BEGIN
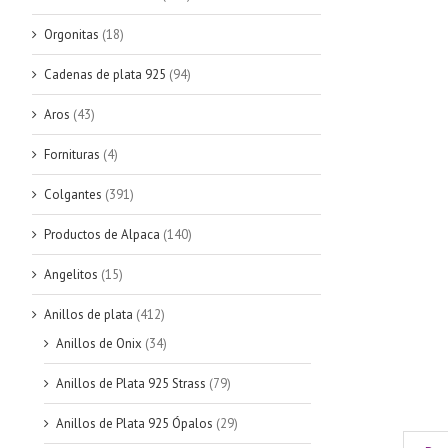
Orgonitas
(18)
Cadenas de plata 925
(94)
Aros
(43)
Fornituras
(4)
Colgantes
(391)
Productos de Alpaca
(140)
Angelitos
(15)
Anillos de plata
(412)
Anillos de Onix
(34)
Anillos de Plata 925 Strass
(79)
Anillos de Plata 925 Ópalos
(29)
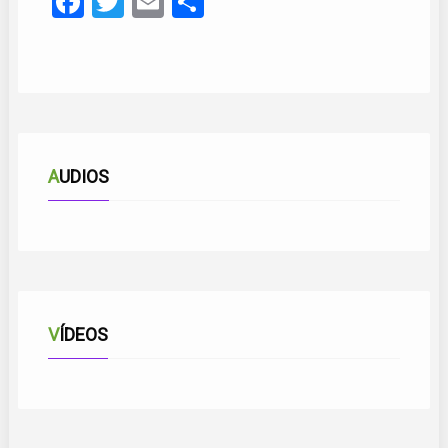
Facebook
Twitter
Email
Compartir
AUDIOS
VÍDEOS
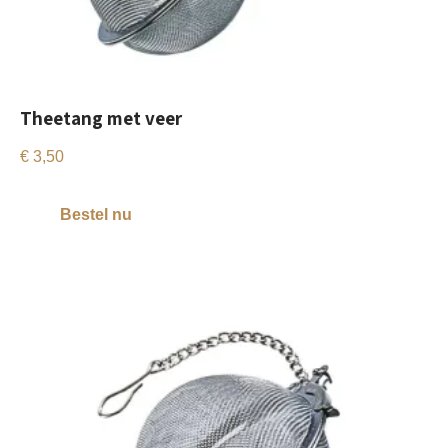
Theetang met veer
€
3,50
Bestel nu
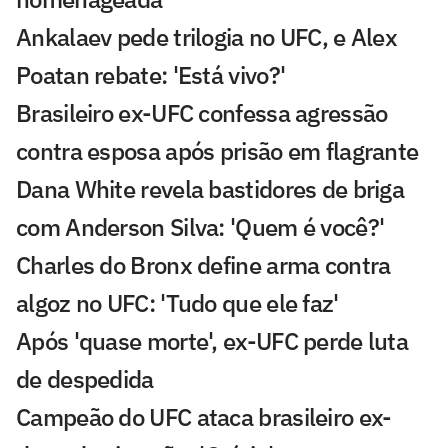
Ankalaev pede trilogia no UFC, e Alex
Poatan rebate: 'Está vivo?'
Brasileiro ex-UFC confessa agressão
contra esposa após prisão em flagrante
Dana White revela bastidores de briga
com Anderson Silva: 'Quem é você?'
Charles do Bronx define arma contra
algoz no UFC: 'Tudo que ele faz'
Após 'quase morte', ex-UFC perde luta
de despedida
Campeão do UFC ataca brasileiro ex-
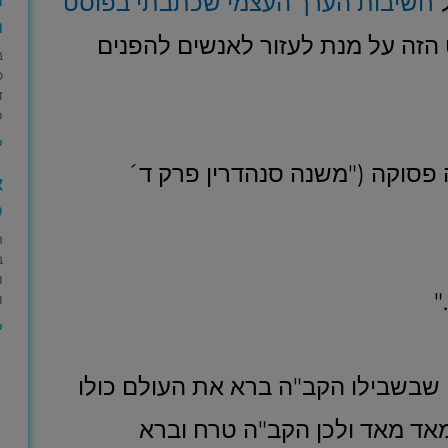
ל
חשיבות הערך העצמי שכתבתי בפוסט
ה
הזה על מנת לעזור לאנשים להפנים
ב
כ
ד
פ
ק
פסוקה ("משנה סנהדרין פרק ד´
א
ס
ה
ב
ו
"
ו
ק
ן שבשבילו הקב"ה ברא את העולם כולו
מאד מאד ולכן הקב"ה טרח וברא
END
Give every line of text read from the listing above as a JSON list of strings, one string per line, with blank lines and the pictures left out.

[
  "Orgonitas",
  "(18)",
  "Cadenas de plata 925",
  "(94)",
  "Aros",
  "(43)",
  "Fornituras",
  "(4)",
  "Colgantes",
  "(391)",
  "Productos de Alpaca",
  "(140)",
  "Angelitos",
  "(15)",
  "Anillos de plata",
  "(412)",
  "Anillos de Onix",
  "(34)",
  "Anillos de Plata 925 Strass",
  "(79)",
  "Anillos de Plata 925 Ópalos",
  "(29)",
  "Facebook",
  "Twitter",
  "Email",
  "Compartir",
  "AUDIOS",
  "VÍDEOS",
  "Theetang met veer",
  "€",
  "3,50",
  "Bestel nu",
  "Ankalaev pede trilogia no UFC, e Alex",
  "Poatan rebate: 'Está vivo?'",
  "Brasileiro ex-UFC confessa agressão",
  "contra esposa após prisão em flagrante",
  "Dana White revela bastidores de briga",
  "com Anderson Silva: 'Quem é você?'",
  "Charles do Bronx define arma contra",
  "algoz no UFC: 'Tudo que ele faz'",
  "Após 'quase morte', ex-UFC perde luta",
  "de despedida",
  "Campeão do UFC ataca brasileiro ex-",
  "ל",
  "חשיבות הערך העצמי שכתבתי בפוסט",
  "ה",
  "הזה על מנת לעזור לאנשים להפנים",
  "ב",
  "כ",
  "ד",
  "פ",
  "ק",
  "פסוקה (\"משנה סנהדרין פרק ד´",
  "א",
  "ס",
  "ה",
  "ב",
  "ו",
  "\"",
  "ו",
  "ק",
  "ן שבשבילו הקב\"ה ברא את העולם כולו",
  "מאד מאד ולכן הקב\"ה טרח וברא"
]